Abstract

Serving as a facility to collect and analyze security data, monitor anomaly activities, Security Operation Center (SOC) provides defense measures to protect the enterprise and government system from malicious intrusion. As the cyber attacks are increasingly sophisticated and harmful, it becomes a global trend to share cyber threat intelligence (CTI) between SOCs and other security departments. Security analysts can get a comprehensive understanding of diverse cyber attacks’ features and make early warning and quick response for potential attacks by CTI analysis. More CTI reports generation and frequent CTI sharing cause an urgent need for much higher analysis efficiency capacity that traditional SOC does not have.
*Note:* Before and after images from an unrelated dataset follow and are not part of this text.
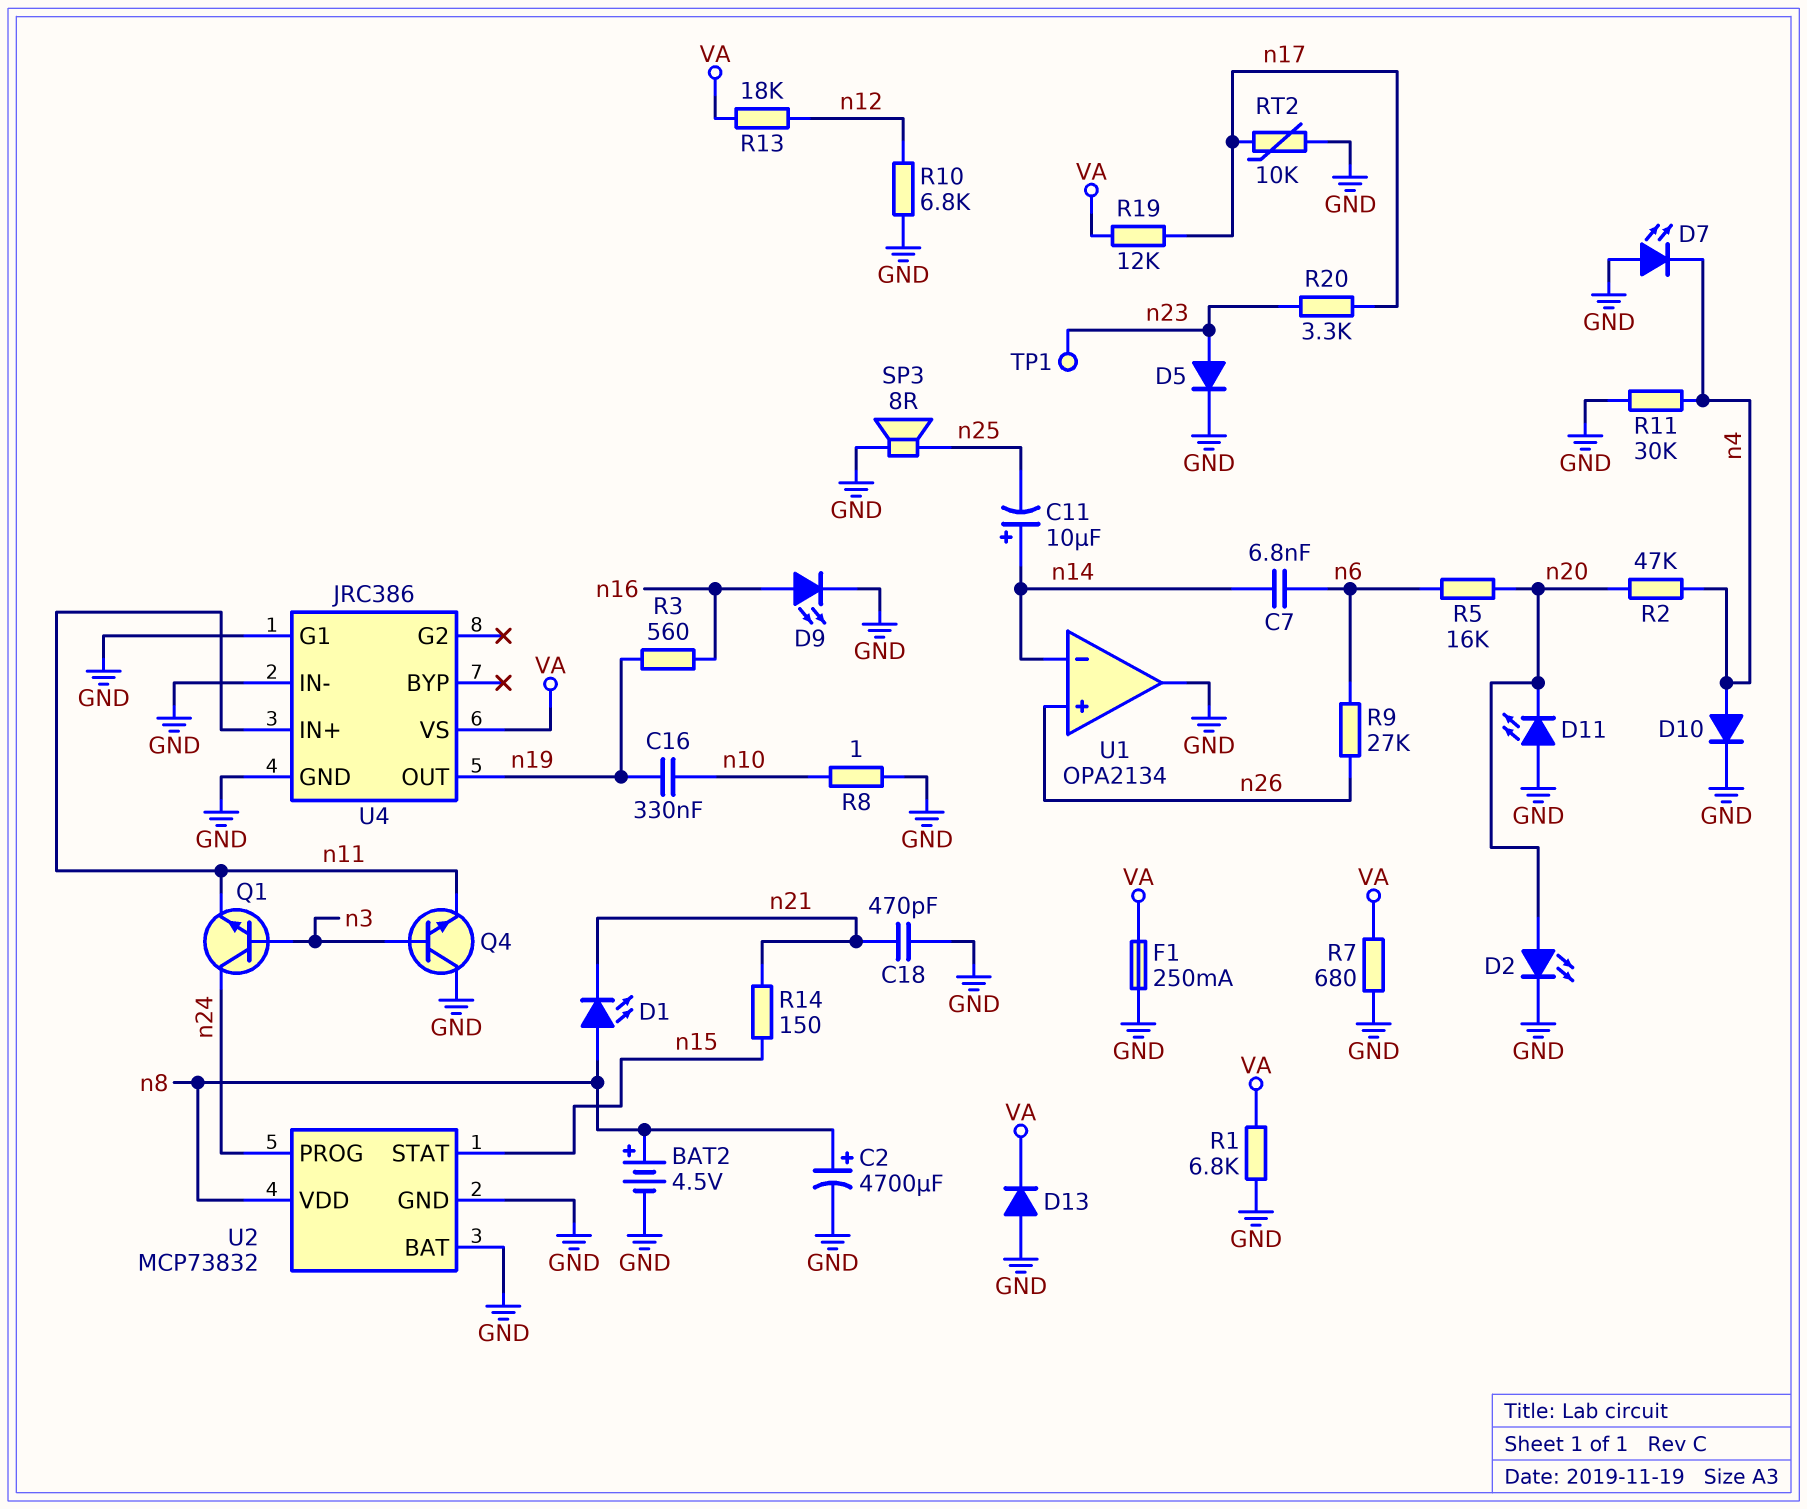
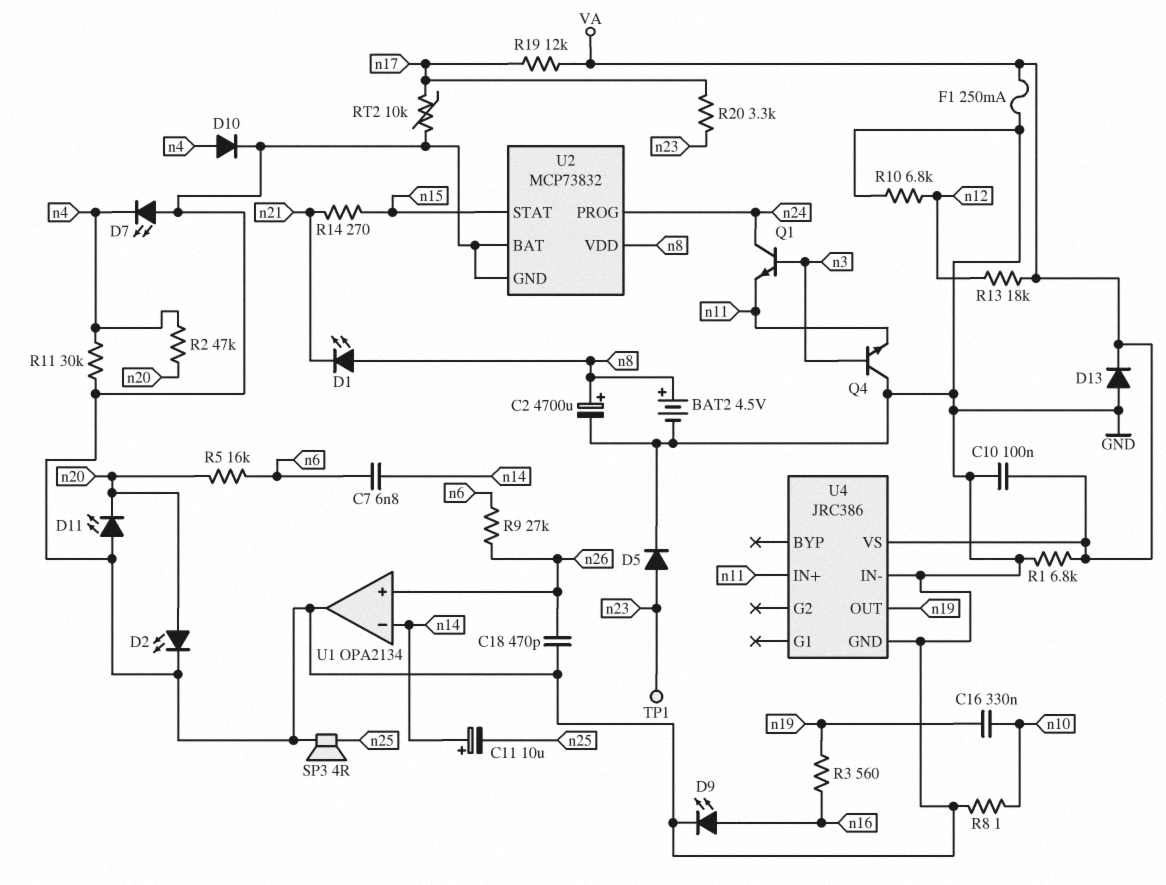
C10: none -> 100nF (GND, VA)
C18: 470pF (GND, n21) -> 470pF (GND, n26)
R7: 680 (GND, VA) -> none
R14: 150 (n15, n21) -> 270 (n15, n21)
SP3: speaker 8R (GND, n25) -> speaker 4R (GND, n25)
U4 pin G1: GND -> none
Facing the big data challenge and limited professional security analysts resources, next generation SOC (NG-SOC) should emphasize greatly on processing security data like CTI reports automatically and efficiently through data mining and machine learning techniques. This paper presents a practical and efficient approach for gathering the large quantities of CTI sources into high-quality data and enhancing the CTI analysis ability of NG-SOC. Specifically, we first propose a multi-classification framework for CTI reports by combining two document embedding models and six machine learning classifiers respectively to group the same and similar threat reports together before they are analyzed. We collect 25092 CTI reports from open sources and label the reports based on their threat types and attack behaviors. Experiment results show that three classifiers can achieve higher prediction accuracy, which makes it applicable to process the massive volume of CTI reports efficiently for security analysts in NG-SOC and give early warning to help related users take proactive countermeasures to mitigate hidden costs or even avoid potential cyber attacks.